Nuttall-defined minimum 4-term Blackman-Harris window

## Syntax

w = nuttallwin(N)
w = nuttalwin(N,SFLAG)

## Description

w = nuttallwin(N) returns a Nuttall defined N-point, 4-term symmetric Blackman-Harris window in the column vector w. The window is minimum in the sense that its maximum sidelobes are minimized. The coefficients for this window differ from the Blackman-Harris window coefficients computed with blackmanharris and produce slightly lower sidelobes.
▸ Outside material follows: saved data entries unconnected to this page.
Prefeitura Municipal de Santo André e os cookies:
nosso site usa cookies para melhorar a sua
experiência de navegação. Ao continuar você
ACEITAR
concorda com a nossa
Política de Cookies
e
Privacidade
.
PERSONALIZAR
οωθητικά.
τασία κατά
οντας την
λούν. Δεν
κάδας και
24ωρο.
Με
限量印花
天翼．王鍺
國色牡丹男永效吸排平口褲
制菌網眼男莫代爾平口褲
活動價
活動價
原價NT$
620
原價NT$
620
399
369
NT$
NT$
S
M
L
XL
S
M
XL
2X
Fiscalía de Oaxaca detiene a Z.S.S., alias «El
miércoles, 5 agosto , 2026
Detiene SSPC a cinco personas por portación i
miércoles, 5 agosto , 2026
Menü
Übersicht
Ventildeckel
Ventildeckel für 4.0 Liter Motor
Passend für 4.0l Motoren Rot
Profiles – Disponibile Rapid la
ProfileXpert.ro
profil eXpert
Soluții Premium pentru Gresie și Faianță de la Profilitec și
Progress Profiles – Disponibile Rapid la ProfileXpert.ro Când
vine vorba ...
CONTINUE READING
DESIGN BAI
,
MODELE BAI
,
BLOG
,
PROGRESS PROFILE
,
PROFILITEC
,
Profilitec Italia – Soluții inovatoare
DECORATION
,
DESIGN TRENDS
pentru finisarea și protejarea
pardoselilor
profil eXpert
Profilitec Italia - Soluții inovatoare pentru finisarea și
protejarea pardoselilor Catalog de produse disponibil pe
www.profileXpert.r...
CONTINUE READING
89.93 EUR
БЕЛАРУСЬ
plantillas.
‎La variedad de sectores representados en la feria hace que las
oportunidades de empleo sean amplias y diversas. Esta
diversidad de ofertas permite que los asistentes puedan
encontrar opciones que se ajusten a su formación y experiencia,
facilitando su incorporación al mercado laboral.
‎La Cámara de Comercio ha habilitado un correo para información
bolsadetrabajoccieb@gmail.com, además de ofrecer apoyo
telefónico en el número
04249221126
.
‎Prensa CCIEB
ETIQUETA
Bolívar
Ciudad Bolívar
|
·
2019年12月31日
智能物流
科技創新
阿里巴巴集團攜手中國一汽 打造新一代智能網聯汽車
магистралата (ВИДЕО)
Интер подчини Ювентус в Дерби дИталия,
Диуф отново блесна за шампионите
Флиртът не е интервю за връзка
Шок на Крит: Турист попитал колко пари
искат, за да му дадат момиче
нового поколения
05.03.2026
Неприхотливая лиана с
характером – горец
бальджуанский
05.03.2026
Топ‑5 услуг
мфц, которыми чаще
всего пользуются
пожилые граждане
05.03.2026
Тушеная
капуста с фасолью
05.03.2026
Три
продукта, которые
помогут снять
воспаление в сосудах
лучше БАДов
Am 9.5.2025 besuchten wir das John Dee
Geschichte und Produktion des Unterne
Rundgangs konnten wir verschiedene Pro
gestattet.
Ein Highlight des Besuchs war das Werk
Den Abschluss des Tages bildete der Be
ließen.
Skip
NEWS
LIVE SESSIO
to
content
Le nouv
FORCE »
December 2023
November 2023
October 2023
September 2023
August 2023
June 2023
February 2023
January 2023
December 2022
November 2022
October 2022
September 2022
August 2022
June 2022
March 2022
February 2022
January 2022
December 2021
w = nuttalwin(N,SFLAG) uses SFLAG window sampling. SFLAG can be 'symmetric' or 'periodic'. The default is 'symmetric'. You can find the equations defining the symmetric and periodic windows in Definitions.

## Examples

collapse all

Compare 64-point Nuttall and Blackman-Harris windows. Plot them using wvtool.

L = 64;
w = blackmanharris(L);
y = nuttallwin(L);
wvtool(w,y)

Compute the maximum difference between the two windows.

max(abs(y-w))
ans =

0.0099

## Definitions

The equation for the symmetric Nuttall defined 4-term Blackman-Harris window is

$w\left(n\right)={a}_{0}-{a}_{1}\mathrm{cos}\left(2\pi \frac{n}{N-1}\right)+{a}_{2}\mathrm{cos}\left(4\pi \frac{n}{N-1}\right)-{a}_{3}\mathrm{cos}\left(6\pi \frac{n}{N-1}\right)$

where n= 0,1,2, ... N-1.

The equation for the periodic Nuttall defined 4-term Blackman-Harris window is

$w\left(n\right)={a}_{0}-{a}_{1}\mathrm{cos}\left(2\pi \frac{n}{N}\right)+{a}_{2}\mathrm{cos}\left(4\pi \frac{n}{N}\right)-{a}_{3}\mathrm{cos}\left(6\pi \frac{n}{N}\right)$

where n= 0,1,2, ... N-1. The periodic window is N-periodic.

The coefficients for this window are

a0 = 0.3635819

a1 = 0.4891775

a2 = 0.1365995

a3 = .0106411

## References

[1] Nuttall, Albert H. "Some Windows with Very Good Sidelobe Behavior." IEEE® Transactions on Acoustics, Speech, and Signal Processing. Vol. ASSP-29, February 1981, pp. 84–91.